Americans face similar problems wherever they live. The South, like the West, escapes some of the problems of the crowded urban Northeast by having developed later and being less thickly settled, but still, there are some quite impoverished areas in the South.
You can make a lot of Southern religion and traditionalism, but still, divorce rates are higher in the South. If you're talking about cultural decline, the South is maybe 10 or 15 years behind the North. Where we are now, you may be later.
I'm not saying that makes the North better, just that different regions are better at some things and worse at others. Different regions do different things better and a country benefits by having citizens with different skill sets.
I don't think you're being entirely honest or keeping up with the debates here -- I don't know which it is. When I came here, I'd have said, "yes, the Civil War belongs to all of us; every American's heritage is both Northern and Southern (and other things beside)." But I've seen so many people taking up the Confederate "side" of the Civil War so passionately that those of us who don't are left to speak up for the Union.
People are so devoted about one side or the other in the conflict that saying "you" and "us" has become a convention here. That's the way things have been on these threads for years. Most of the time it doesn't involve assumptions of superiority or inferiority. It doesn't mean anybody, certainly not the poster you attacked, is blaming present-day Southerners for slavery.
You are so heated in your defense of your region and your abuse of the other that I don't think you can claim to be above all that. And I don't think you can play both the passionate sectionalist card and the "we're all Americans and we own both sides of what happened" card. The two are inconsistent.
If you want to play the sectional uniqueness card, you might not simply assume that Southern uniqueness means superiority, but also specific burdens or failings in the past. If you want to play the "we're all Americans" card, maybe recognize that we share a lot in the present as well as in the past.
“You are so heated in your defense of your region and your abuse of the other”
I’m abusive towards the governmental approach of the North, and I think you’d agree, if you are an American. I’ve been most expressive of welcoming those who come to the South to avoid the things which I abuse.
The North will become more “Southern” if America is to survive.
“Different regions do different things better and a country benefits by having citizens with different skill sets.”
Kumbaya-BS. The North doesn’t suffer having untalented citizens, rather it suffers untalented government - indeed overbearing, enslaving government.
I love my fellow Americans. I pity the ones who do not enjoy the freedoms that I do. Most do not realize or care, unfortunately. I lament the encroaching loss of freedoms for everyone - but I trust that the Federal government will be bankrupt before they can get them all - and then we can seize them back.
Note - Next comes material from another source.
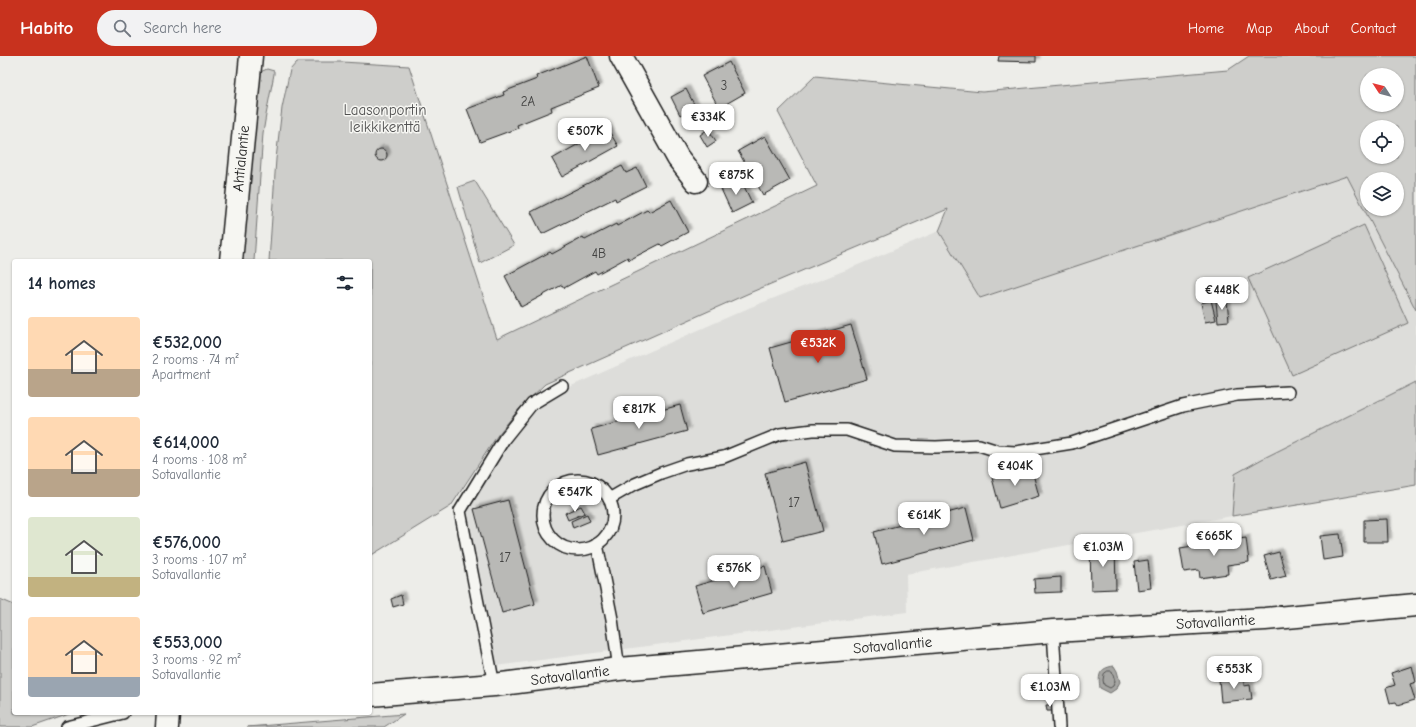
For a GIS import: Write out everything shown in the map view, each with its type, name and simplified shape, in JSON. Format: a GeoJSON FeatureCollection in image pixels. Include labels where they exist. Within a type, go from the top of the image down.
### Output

“And I don’t think you can play both the passionate sectionalist card and the “we’re all Americans and we own both sides of what happened” card. The two are inconsistent.”
Sure I can, and no they are not. What you fail to grasp is that you need more of what we’ve got in the South. We need more of it here too. It makes us all better Americans. So take THAT, Yankee!
“If you want to play the sectional uniqueness card,”
Uniqueness? I think I said the South is BETTER - which certainly does imply uniqueness from the government attitude of the North (and many citizens). I’ve got Southerners in mind that would be better suited to being your neighbors than mine, but at least they have more of a chance of becoming right-thinking Americans than they do in your neck-of-the-woods.